#### GOAL OF THE EXERCISE
An exact, complete copy of the entries is needed, with the pictures left out.

···

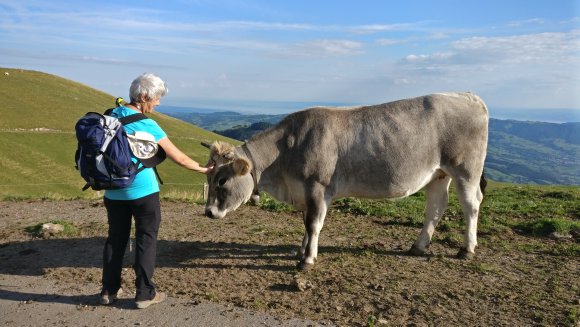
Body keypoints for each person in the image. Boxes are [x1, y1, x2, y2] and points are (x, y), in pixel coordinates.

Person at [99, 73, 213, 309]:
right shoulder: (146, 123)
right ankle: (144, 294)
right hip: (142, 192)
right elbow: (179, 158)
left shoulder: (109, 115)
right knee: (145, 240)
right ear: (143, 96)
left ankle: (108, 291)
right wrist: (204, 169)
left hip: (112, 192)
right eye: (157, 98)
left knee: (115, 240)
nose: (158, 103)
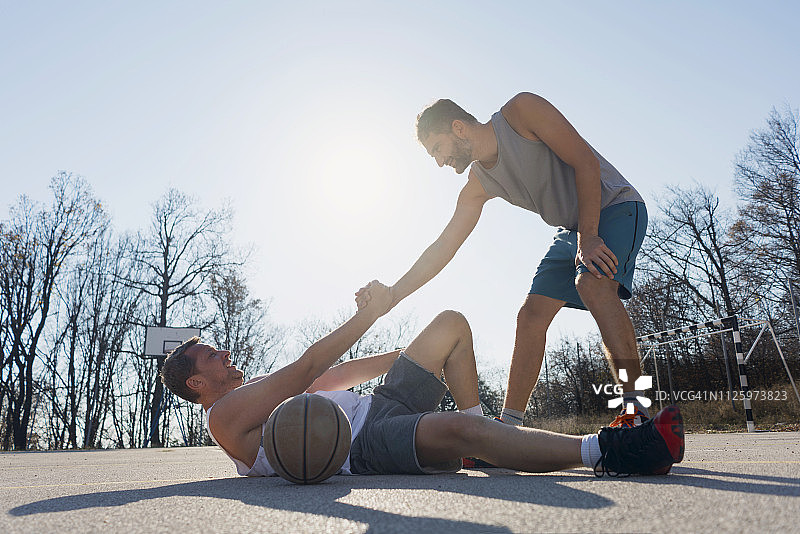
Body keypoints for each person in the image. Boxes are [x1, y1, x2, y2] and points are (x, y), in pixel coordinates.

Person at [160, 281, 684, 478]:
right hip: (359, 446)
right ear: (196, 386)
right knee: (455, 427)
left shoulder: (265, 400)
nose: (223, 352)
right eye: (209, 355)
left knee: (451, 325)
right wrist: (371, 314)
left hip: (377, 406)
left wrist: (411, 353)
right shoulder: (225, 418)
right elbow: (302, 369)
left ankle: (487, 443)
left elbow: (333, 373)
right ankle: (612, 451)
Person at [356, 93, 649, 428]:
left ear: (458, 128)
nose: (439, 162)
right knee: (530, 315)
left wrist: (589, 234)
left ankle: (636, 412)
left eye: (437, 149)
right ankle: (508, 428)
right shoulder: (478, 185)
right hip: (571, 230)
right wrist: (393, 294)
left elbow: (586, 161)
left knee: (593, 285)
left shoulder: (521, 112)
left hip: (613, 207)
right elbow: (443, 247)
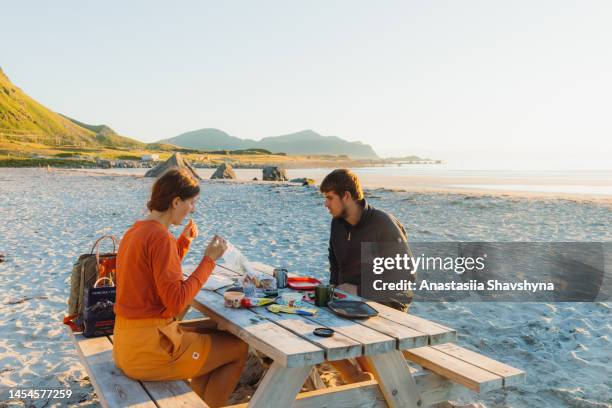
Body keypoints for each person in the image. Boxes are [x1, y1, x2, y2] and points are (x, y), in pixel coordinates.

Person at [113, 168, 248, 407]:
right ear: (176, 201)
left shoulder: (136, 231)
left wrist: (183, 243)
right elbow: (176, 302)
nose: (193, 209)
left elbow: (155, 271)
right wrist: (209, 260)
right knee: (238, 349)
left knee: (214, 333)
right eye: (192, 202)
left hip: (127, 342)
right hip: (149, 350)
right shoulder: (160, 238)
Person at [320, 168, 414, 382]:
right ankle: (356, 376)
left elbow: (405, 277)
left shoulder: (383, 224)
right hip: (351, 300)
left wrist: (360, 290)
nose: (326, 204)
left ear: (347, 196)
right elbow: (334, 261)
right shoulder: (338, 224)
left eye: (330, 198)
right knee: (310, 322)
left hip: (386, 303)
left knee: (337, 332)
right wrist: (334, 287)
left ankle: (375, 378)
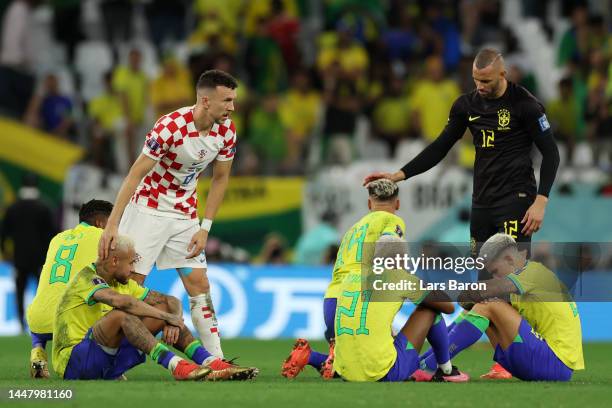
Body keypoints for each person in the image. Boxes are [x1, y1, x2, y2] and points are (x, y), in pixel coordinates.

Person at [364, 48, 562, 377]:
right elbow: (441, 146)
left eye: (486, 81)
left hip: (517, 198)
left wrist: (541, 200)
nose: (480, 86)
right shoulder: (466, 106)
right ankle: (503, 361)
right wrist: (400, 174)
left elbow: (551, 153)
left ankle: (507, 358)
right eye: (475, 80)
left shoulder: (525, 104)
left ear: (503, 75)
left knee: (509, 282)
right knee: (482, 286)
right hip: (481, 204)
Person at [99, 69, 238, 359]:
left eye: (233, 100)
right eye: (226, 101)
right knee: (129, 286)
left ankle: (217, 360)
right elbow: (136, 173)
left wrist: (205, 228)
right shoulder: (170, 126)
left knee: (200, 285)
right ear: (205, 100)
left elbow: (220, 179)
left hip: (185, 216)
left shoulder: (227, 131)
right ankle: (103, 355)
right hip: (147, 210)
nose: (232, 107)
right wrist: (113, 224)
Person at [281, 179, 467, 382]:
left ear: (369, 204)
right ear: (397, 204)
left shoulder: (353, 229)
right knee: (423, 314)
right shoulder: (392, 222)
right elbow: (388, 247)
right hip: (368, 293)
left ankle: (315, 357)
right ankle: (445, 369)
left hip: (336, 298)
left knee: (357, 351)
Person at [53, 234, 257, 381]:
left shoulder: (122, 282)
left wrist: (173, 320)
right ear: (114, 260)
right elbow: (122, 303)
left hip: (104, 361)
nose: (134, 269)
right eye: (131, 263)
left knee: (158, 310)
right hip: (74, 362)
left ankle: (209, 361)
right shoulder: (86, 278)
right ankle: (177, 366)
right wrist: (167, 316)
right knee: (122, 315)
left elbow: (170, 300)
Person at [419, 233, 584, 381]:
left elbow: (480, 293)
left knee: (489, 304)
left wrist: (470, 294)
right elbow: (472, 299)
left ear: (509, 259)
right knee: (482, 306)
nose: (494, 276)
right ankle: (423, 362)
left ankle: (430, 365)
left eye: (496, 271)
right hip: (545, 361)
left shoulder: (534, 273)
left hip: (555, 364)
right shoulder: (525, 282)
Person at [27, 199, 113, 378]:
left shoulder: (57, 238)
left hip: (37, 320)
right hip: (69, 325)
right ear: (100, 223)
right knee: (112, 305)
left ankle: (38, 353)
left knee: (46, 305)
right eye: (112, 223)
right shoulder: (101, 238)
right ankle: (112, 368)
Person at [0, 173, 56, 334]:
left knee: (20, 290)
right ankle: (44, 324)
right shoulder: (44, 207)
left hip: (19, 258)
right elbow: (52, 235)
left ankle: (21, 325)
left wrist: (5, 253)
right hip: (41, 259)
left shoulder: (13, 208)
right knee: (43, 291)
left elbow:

···

#### OUTPUT OF THE TASK
Body keypoints for each person in the image. Boxes are [x1, y1, x2, y2] and points are (x, y), in pixel coordinates.

Person at [99, 73, 213, 309]:
right shoulder: (146, 123)
right ankle: (144, 294)
right hip: (142, 192)
right elbow: (179, 158)
left shoulder: (109, 115)
right knee: (145, 240)
right ear: (143, 96)
left ankle: (108, 291)
right wrist: (204, 169)
left hip: (112, 192)
right eye: (157, 98)
left knee: (115, 240)
nose: (158, 103)
Body keypoints for each person in the image. Boxes are [x1, y1, x2, y2] and points are (x, y), in pixel coordinates.

Person at [160, 281, 684, 478]:
right hip: (359, 446)
right ear: (196, 386)
right knee: (455, 427)
left shoulder: (265, 400)
nose: (223, 352)
right eye: (209, 355)
left knee: (451, 325)
right wrist: (371, 314)
left hip: (377, 406)
left wrist: (411, 353)
right shoulder: (225, 418)
right elbow: (302, 369)
left ankle: (487, 443)
left elbow: (333, 373)
right ankle: (612, 451)
Person at [356, 93, 649, 428]:
left ear: (458, 128)
nose: (439, 162)
right knee: (530, 315)
left wrist: (589, 234)
left ankle: (636, 412)
left eye: (437, 149)
right ankle: (508, 428)
right shoulder: (478, 185)
right hip: (571, 230)
right wrist: (393, 294)
left elbow: (586, 161)
left knee: (593, 285)
left shoulder: (521, 112)
left hip: (613, 207)
right elbow: (443, 247)
Body keypoints for each person in the image. Boxes are [x1, y1, x2, y2] and points are (x, y), in pixel coordinates.

Person at [113, 168, 248, 407]:
right ear: (176, 201)
left shoulder: (136, 231)
left wrist: (183, 243)
right elbow: (176, 302)
nose: (193, 209)
left elbow: (155, 271)
right wrist: (209, 260)
right knee: (238, 349)
left knee: (214, 333)
right eye: (192, 202)
left hip: (127, 342)
right hip: (149, 350)
right shoulder: (160, 238)
Person at [320, 168, 414, 382]:
right ankle: (356, 376)
left elbow: (405, 277)
left shoulder: (383, 224)
right hip: (351, 300)
left wrist: (360, 290)
nose: (326, 204)
left ear: (347, 196)
right elbow: (334, 261)
right shoulder: (338, 224)
left eye: (330, 198)
right knee: (310, 322)
left hip: (386, 303)
left knee: (337, 332)
right wrist: (334, 287)
left ankle: (375, 378)
Body keypoints for each person in the image. Boxes are [x1, y1, x2, y2] and points are (x, y), in pixel coordinates.

Person at [364, 48, 562, 377]:
right elbow: (441, 146)
left eye: (486, 81)
left hip: (517, 198)
left wrist: (541, 200)
nose: (480, 86)
right shoulder: (466, 106)
right ankle: (503, 361)
right wrist: (400, 174)
left elbow: (551, 153)
left ankle: (507, 358)
right eye: (475, 80)
left shoulder: (525, 104)
left ear: (503, 75)
left knee: (509, 282)
right knee: (482, 286)
right hip: (481, 204)
Person at [99, 69, 238, 359]:
left eye: (233, 100)
right eye: (226, 101)
right knee: (129, 286)
left ankle: (217, 360)
right elbow: (136, 173)
left wrist: (205, 228)
right shoulder: (170, 126)
left knee: (200, 285)
right ear: (205, 100)
left elbow: (220, 179)
left hip: (185, 216)
left shoulder: (227, 131)
right ankle: (103, 355)
right hip: (147, 210)
nose: (232, 107)
right wrist: (113, 224)
Person at [281, 179, 467, 382]:
left ear: (369, 204)
right ear: (397, 204)
left shoulder: (353, 229)
right knee: (423, 314)
right shoulder: (392, 222)
right elbow: (388, 247)
right hip: (368, 293)
left ankle: (315, 357)
right ankle: (445, 369)
left hip: (336, 298)
left knee: (357, 351)
Person at [53, 234, 257, 381]:
left shoulder: (122, 282)
left wrist: (173, 320)
right ear: (114, 260)
right elbow: (122, 303)
left hip: (104, 361)
nose: (134, 269)
right eye: (131, 263)
left knee: (158, 310)
right hip: (74, 362)
left ankle: (209, 361)
right shoulder: (86, 278)
right ankle: (177, 366)
right wrist: (167, 316)
right knee: (122, 315)
left elbow: (170, 300)
Person at [419, 233, 584, 381]:
left elbow: (480, 293)
left knee: (489, 304)
left wrist: (470, 294)
right elbow: (472, 299)
left ear: (509, 259)
right knee: (482, 306)
nose: (494, 276)
right ankle: (423, 362)
left ankle: (430, 365)
left eye: (496, 271)
right hip: (545, 361)
left shoulder: (534, 273)
left hip: (555, 364)
right shoulder: (525, 282)
Person at [27, 199, 113, 378]:
left shoulder: (57, 238)
left hip: (37, 320)
right hip: (69, 325)
right ear: (100, 223)
right knee: (112, 305)
left ankle: (38, 353)
left knee: (46, 305)
right eye: (112, 223)
right shoulder: (101, 238)
right ankle: (112, 368)
Person at [0, 173, 56, 334]:
left knee: (20, 290)
right ankle: (44, 324)
right shoulder: (44, 207)
left hip: (19, 258)
right elbow: (52, 235)
left ankle: (21, 325)
left wrist: (5, 253)
right hip: (41, 259)
left shoulder: (13, 208)
right knee: (43, 291)
left elbow:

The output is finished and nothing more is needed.